Task material:
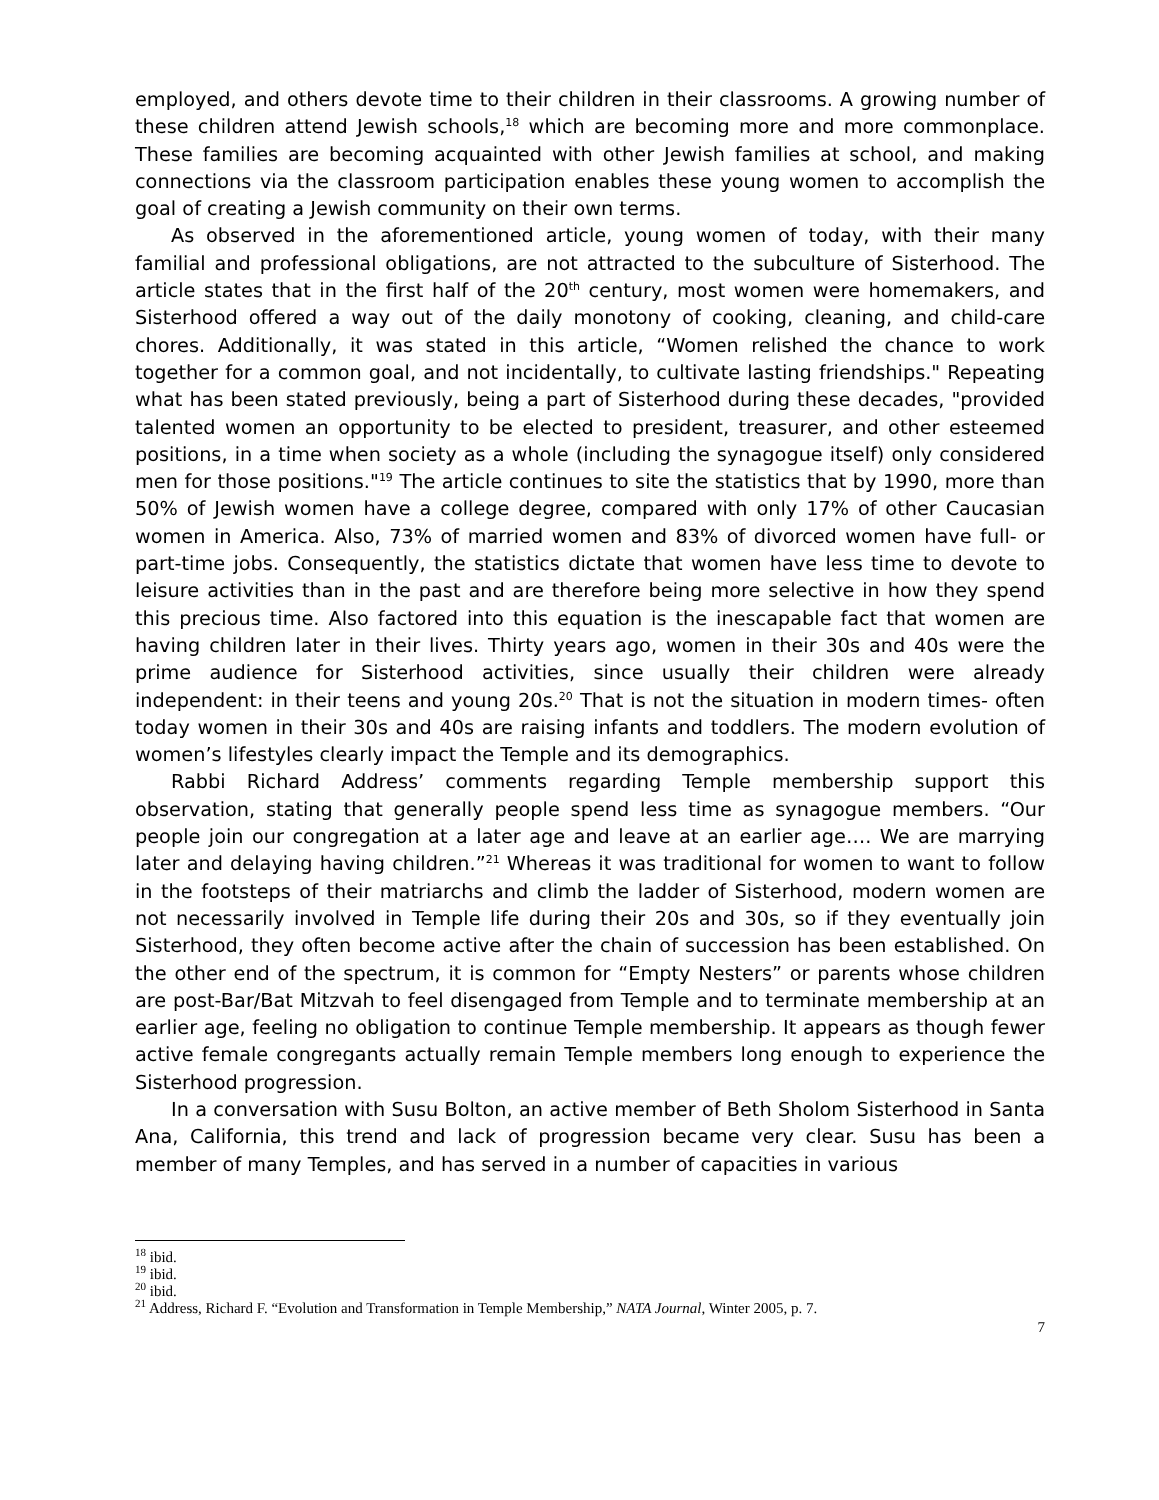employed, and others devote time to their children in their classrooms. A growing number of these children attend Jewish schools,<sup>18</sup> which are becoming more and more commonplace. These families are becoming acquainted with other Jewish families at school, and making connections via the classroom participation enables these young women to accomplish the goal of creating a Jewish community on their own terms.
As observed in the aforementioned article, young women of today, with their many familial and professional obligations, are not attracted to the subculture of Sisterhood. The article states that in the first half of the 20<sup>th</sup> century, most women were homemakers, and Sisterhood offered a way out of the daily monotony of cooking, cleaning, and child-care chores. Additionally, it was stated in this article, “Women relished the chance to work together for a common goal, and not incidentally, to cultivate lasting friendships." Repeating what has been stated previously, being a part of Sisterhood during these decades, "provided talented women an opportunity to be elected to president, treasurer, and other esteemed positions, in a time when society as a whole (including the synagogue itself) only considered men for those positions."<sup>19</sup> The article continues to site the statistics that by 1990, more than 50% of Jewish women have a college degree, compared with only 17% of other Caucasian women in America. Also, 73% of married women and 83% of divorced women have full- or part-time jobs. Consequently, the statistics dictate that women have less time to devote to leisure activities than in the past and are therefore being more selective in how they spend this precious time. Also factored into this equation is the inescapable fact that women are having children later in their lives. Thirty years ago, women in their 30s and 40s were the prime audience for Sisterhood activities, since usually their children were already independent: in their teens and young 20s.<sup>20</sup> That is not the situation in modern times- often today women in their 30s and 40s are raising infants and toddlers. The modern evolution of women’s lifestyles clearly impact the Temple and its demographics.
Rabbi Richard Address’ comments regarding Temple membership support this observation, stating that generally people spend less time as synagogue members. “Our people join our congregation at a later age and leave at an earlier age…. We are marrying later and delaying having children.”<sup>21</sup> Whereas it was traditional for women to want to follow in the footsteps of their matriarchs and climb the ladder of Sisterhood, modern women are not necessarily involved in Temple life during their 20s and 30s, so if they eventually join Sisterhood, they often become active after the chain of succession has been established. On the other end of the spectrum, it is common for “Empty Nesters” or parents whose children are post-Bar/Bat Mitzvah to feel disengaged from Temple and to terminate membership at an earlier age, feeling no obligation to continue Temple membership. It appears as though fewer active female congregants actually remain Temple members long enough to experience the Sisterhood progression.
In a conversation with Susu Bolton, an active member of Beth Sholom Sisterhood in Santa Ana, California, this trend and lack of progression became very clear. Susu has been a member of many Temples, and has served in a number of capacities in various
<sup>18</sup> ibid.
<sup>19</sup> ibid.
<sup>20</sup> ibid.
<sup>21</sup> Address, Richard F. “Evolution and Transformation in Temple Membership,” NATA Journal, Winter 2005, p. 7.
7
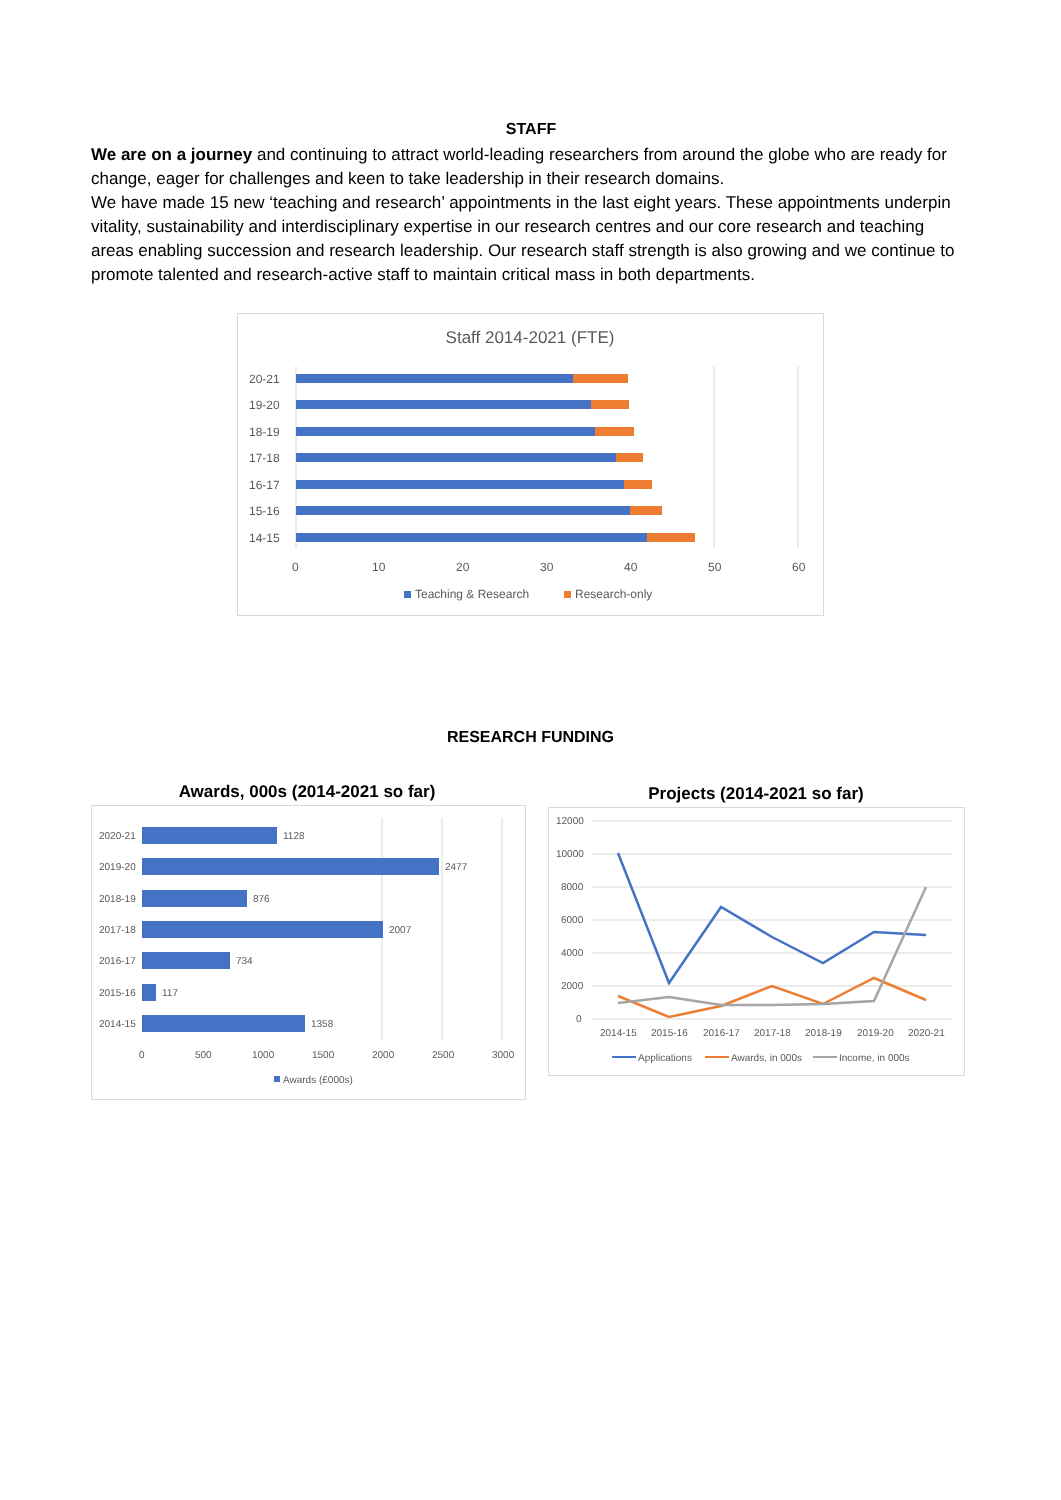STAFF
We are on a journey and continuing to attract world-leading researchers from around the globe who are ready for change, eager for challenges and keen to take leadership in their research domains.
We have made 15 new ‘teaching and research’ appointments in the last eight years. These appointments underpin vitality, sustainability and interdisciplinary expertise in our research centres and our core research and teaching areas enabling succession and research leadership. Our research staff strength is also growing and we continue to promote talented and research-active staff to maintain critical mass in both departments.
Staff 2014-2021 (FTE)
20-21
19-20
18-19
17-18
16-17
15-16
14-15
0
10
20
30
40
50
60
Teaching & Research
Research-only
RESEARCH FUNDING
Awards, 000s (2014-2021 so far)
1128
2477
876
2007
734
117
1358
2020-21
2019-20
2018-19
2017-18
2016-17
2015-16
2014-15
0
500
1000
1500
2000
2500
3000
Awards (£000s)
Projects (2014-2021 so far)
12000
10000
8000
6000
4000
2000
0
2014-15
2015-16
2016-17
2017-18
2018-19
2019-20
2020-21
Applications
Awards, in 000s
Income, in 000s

Exercise objective: Where a line above holds the string "ibid", copy that line.

Completed exercise:
<sup>18</sup> ibid.
<sup>19</sup> ibid.
<sup>20</sup> ibid.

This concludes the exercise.